◆ **CONSIGNE**
Répondez aux questions suivantes à partir du texte sur la piraterie barbaresque présenté plus bas.
(a) En quelle année la flotte de la « Sainte ligue » est-elle défaite ?
(b) Combien de chrétiens sont captifs d'Alger vers 1650 ?
(c) En quelle année les Français mettent-ils fin à la piraterie de la régence d'Alger ?

◆ **DOCUMENT**
◇ ◇ ◇

Les cités Barbaresques se développent alors, pillant les flottes commerciales et les territoires côtiers de la méditerranée et des côtes atlantiques jusqu’aux côtes sud de l’Angleterre, en Irlande et en Islande. La piraterie participe du djihad et se justifie à l’encontre de ceux qui n’adoptaient pas leur religion, les musulmans morts au combat sont assurés de rejoindre le paradis, de nombreux renégats y participaient également.
La puissante flotte Barbaresque avec celle des ottomans domine la méditerranée ; celle de la « Sainte ligue » qui réunissait plusieurs états chrétiens, est défaite en 1538. Plus tard en 1571, les ottomans sont battus à leur tour à la bataille de Lépante, mais leur flotte n’est pas anéantie. Naviguer en méditerranée reste dangereux. Les captifs en bonne santé sont échangés contre rançon ou réduits à l’esclavage et finissent dans les mines ou les galères pour une mort certaine, les autres sont systématiquement tués. Devenu manchot à Lépante quatre ans plus tôt, Cervantès alors capitaine représentant donc une valeur marchande, sera otage pendant cinq ans.
Vers 1650, trente mille chrétiens sont captifs d’Alger, beaucoup se suicident. En 1795, George Washington paye un tribut annuel aux Barbaresques pour naviguer en méditerranée. Le commerce affecté par les guerres napoléoniennes affaiblira de facto la piraterie. Las de payer ce qui représente 20% de leur budget annuel, les Etats-Unis envoient leur flotte en 1801 et 1815 et finissent par se défaire de l’emprise des corsaires du pacha de Tripoli. Les britanniques et les hollandais suivent.
Le sort des Barbaresques est scellé par les français qui mettent un point final à la piraterie de la régence d’Alger en 1830 après trois années de blocus, au motif de "coups de chasse-mouche" reçus par le consul de France, qui ponctuent un passif commercial entre la France et le dey d’Alger. Ils prennent possession de la cité et délivrent les derniers esclaves. Il n’est pas encore question de colonialisme, l'Algérie n'existe pas encore.
Ainsi l’épisode franco-algérien montre bien que le temps efface les responsabilités des coupables anciens. Un million d’européens chrétiens réduits en esclavage et davantage tués par les Barbaresques resteront des victimes oubliées, elles n’auront jamais leur place dans les tractations politico-économiques de la France avec son ancienne colonie oublieuse d’une histoire qui la desservirait.

◇ ◇ ◇

◆ **EXTRAIT DE DONNÉES**
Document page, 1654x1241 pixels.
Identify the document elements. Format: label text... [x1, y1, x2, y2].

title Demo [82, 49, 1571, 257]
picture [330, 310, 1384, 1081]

◇ ◇ ◇

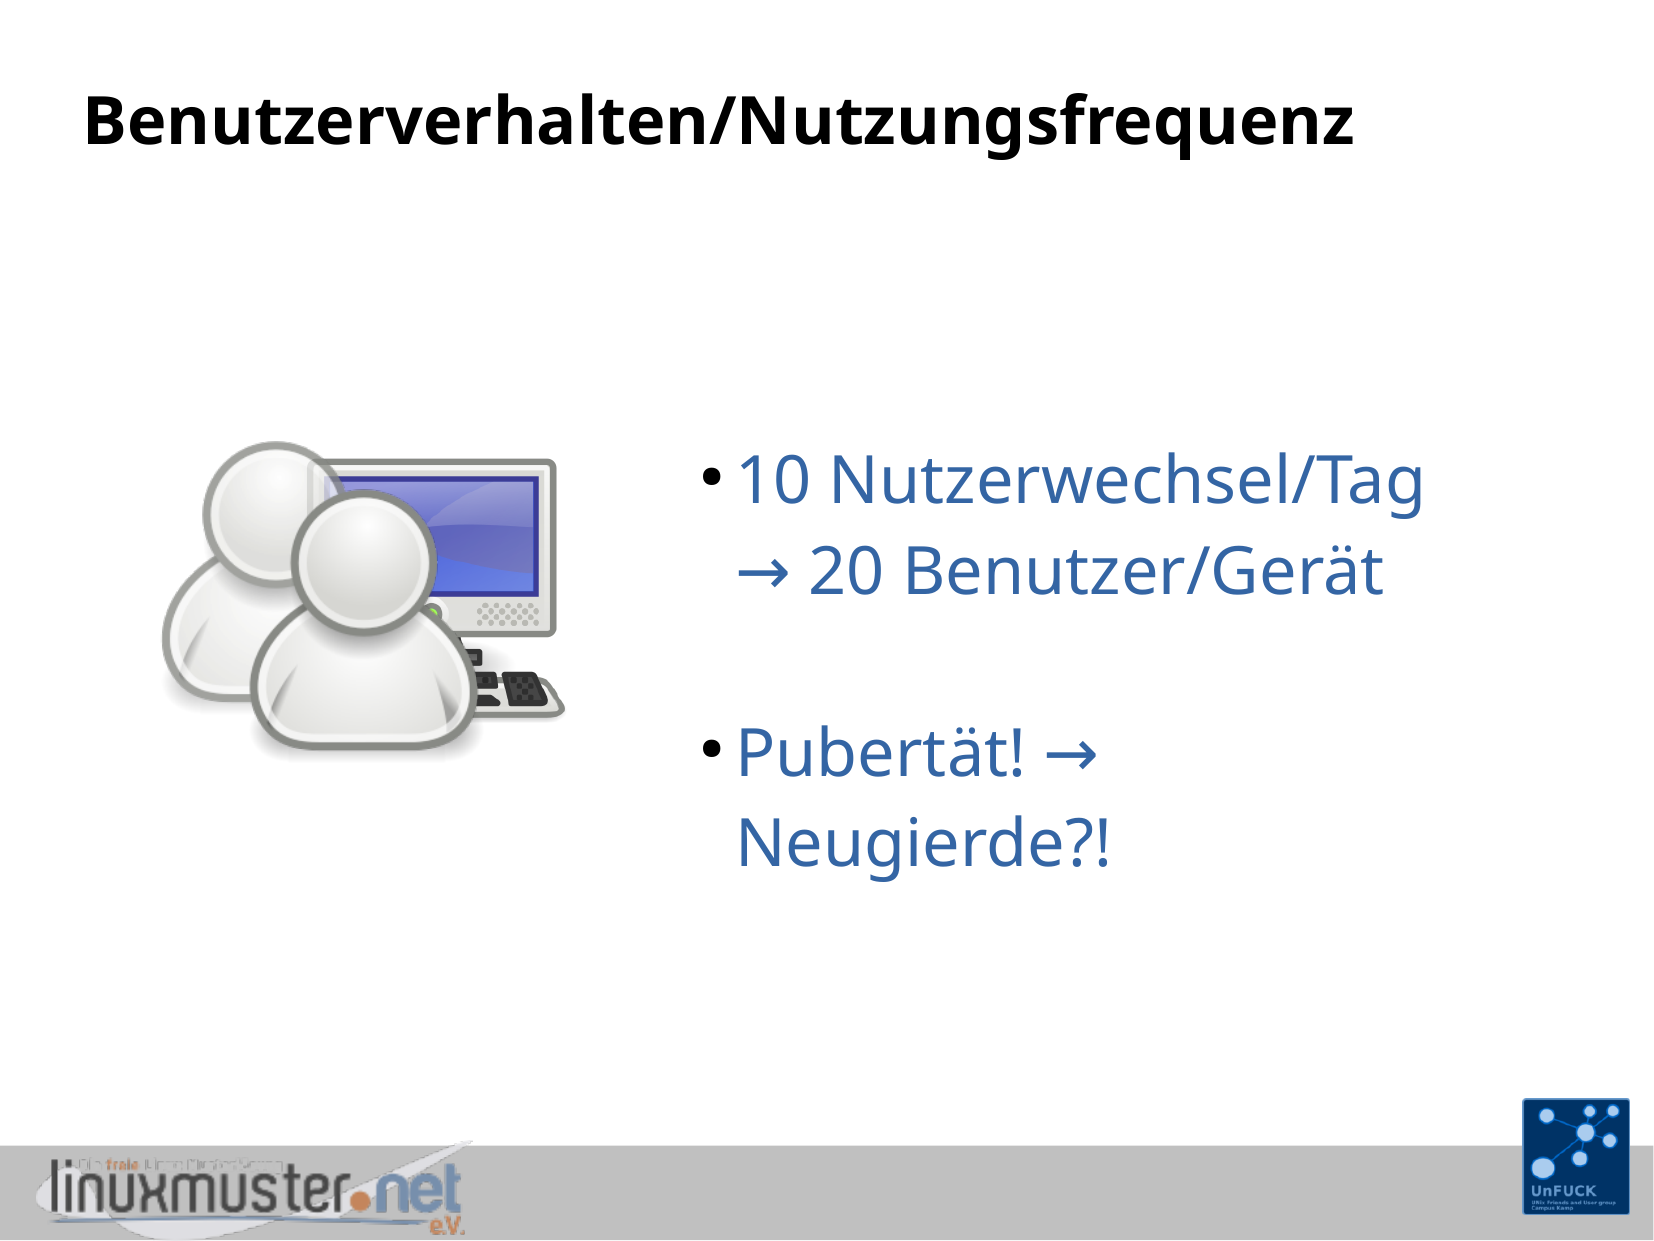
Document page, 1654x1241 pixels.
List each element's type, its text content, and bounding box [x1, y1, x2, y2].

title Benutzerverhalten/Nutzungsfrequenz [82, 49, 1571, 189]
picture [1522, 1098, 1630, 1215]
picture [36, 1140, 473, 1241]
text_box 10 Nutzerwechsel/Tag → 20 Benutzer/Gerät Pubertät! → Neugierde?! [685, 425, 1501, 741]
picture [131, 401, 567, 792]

◇ ◇ ◇

◆ **BONNE RÉPONSE**
(a) En 1538.
(b) Trente mille.
(c) En 1830.